> Text block
:::::
3
$\begingroup$

The following is an idea originally communicated by Richard Brauer. I'm having difficulty following some of the combinatorial elements.

Let $G$ be a finite group containing exactly two conjugacy classes of involutions. Let $u_1$ and $u_2$ be nonconjugate involutions in $G$. Let $c_i=|C(u_i)|$, the respective centralizers of the $u_i$. Let $S_i$ be the set of ordered pairs $(x,y)$ with $x$ conjugate to $u_1$, $y$ conjugate to $u_2$, and $(xy)^n=u_i$ for some $n$. Let $s_i=|S_i|$. Then $|G|=c_1s_2+c_2s_1$.

The idea is to count the ordered pairs $(x,y)$ with $x$ conjugate to $u_1$ and $y$ conjugate to $u_2$ in two different ways. Is it somehow clear that this number is $(|G|/c_1)(|G|/c_2)$ right off the bat? I believe this follows since the possible choices of the $x$ is the cardinality of the orbit of $u_1$ under the conjugation action, which equals the index of the stabilizer in $G$, but the stabilizer is just the centralizer in this case. Likewise for the choices of $y$.

On the other hand, I know that if the product $uv$ of two involutions $u$ and $v$ has odd order, then $u$ and $v$ are conjugate. So if $x$ and $y$ are not conjugate here, their product $xy$ has even order. Then $(xy)^n$ for $n=o(xy)/2$ is an involution, and thus conjugate to either $u_1$ or $u_2$. This exhausts all the pairs in question, but why does counting in this way give $(|G|/c_1)s_1+(|G|/c_2)s_2$? I only know that $(xy)^n$ is conjugate to some $u_i$ for some $n$, not that $(xy)^n=u_i$ as in the definition of the $s_i$.
:::::
> Given records
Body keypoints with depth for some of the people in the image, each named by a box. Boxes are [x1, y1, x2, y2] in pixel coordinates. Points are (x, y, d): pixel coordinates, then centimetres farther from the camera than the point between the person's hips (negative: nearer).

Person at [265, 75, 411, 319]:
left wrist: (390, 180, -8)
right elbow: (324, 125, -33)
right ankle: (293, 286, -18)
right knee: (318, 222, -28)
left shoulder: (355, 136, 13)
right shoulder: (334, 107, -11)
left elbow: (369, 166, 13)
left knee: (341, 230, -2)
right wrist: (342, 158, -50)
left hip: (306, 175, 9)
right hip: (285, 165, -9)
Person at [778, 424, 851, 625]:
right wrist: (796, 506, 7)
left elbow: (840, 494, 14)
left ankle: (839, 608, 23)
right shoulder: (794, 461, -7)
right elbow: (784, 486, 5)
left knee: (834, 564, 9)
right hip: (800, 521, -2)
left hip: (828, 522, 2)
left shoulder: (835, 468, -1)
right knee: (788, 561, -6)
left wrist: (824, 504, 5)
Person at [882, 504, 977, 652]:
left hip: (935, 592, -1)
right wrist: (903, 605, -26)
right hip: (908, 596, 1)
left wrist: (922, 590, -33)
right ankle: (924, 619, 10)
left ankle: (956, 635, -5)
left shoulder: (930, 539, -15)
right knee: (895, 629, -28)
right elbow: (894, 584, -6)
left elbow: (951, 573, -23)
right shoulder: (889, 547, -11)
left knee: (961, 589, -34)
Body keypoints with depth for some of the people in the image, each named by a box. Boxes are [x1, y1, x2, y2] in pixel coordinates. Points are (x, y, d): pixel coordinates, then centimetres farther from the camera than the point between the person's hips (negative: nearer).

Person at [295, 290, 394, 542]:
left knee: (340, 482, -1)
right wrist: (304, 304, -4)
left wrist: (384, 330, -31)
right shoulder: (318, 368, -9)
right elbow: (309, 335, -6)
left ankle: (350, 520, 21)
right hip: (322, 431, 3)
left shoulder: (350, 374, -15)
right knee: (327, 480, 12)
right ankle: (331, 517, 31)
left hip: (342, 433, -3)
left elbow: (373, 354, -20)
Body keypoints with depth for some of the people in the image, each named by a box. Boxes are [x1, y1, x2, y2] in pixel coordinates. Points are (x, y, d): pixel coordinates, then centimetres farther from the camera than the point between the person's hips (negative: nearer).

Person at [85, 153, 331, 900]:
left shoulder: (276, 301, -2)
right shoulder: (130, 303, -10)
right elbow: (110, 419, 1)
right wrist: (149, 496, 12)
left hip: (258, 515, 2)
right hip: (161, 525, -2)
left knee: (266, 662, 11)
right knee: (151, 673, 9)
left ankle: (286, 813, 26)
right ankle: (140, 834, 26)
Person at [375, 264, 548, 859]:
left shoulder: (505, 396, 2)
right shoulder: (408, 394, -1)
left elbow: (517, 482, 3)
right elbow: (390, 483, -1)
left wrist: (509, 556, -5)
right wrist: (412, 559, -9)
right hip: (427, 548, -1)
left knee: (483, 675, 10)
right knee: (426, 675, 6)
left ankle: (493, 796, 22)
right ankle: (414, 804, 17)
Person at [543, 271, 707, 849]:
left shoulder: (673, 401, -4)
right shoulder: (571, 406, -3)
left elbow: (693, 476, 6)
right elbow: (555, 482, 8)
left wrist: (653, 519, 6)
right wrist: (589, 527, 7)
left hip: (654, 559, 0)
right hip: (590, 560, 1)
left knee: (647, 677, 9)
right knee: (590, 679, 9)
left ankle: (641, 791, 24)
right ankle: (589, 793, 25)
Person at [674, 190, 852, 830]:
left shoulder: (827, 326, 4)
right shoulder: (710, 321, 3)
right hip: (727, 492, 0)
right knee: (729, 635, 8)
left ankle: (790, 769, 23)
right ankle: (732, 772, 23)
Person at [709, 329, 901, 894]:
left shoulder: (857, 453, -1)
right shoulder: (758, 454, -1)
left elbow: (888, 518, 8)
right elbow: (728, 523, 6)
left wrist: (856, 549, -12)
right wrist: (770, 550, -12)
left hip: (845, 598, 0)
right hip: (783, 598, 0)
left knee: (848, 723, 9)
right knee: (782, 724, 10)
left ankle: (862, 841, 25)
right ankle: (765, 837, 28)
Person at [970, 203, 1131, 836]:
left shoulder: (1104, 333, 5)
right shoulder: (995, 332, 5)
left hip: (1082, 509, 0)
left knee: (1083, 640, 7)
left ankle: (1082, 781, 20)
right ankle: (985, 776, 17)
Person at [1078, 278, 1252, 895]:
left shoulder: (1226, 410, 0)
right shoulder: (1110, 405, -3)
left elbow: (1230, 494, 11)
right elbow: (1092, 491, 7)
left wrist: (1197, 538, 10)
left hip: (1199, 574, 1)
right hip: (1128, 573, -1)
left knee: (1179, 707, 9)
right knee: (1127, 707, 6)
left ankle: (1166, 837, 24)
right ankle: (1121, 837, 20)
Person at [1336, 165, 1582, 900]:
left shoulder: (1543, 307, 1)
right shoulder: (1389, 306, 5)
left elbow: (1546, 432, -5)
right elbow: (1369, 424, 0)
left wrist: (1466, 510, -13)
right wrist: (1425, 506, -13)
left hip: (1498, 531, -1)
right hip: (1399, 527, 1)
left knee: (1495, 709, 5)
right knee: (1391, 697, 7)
:::::
From the involution-counting post, return the passage between "Let $G$ be a" and "Let $s_i=|S_i|$. Then $|G|=c_1s_2+c_2s_1$.", inclusive. Rely only on the involution-counting post, not on the records.

> Result for this exercise
Let $G$ be a finite group containing exactly two conjugacy classes of involutions. Let $u_1$ and $u_2$ be nonconjugate involutions in $G$. Let $c_i=|C(u_i)|$, the respective centralizers of the $u_i$. Let $S_i$ be the set of ordered pairs $(x,y)$ with $x$ conjugate to $u_1$, $y$ conjugate to $u_2$, and $(xy)^n=u_i$ for some $n$. Let $s_i=|S_i|$. Then $|G|=c_1s_2+c_2s_1$.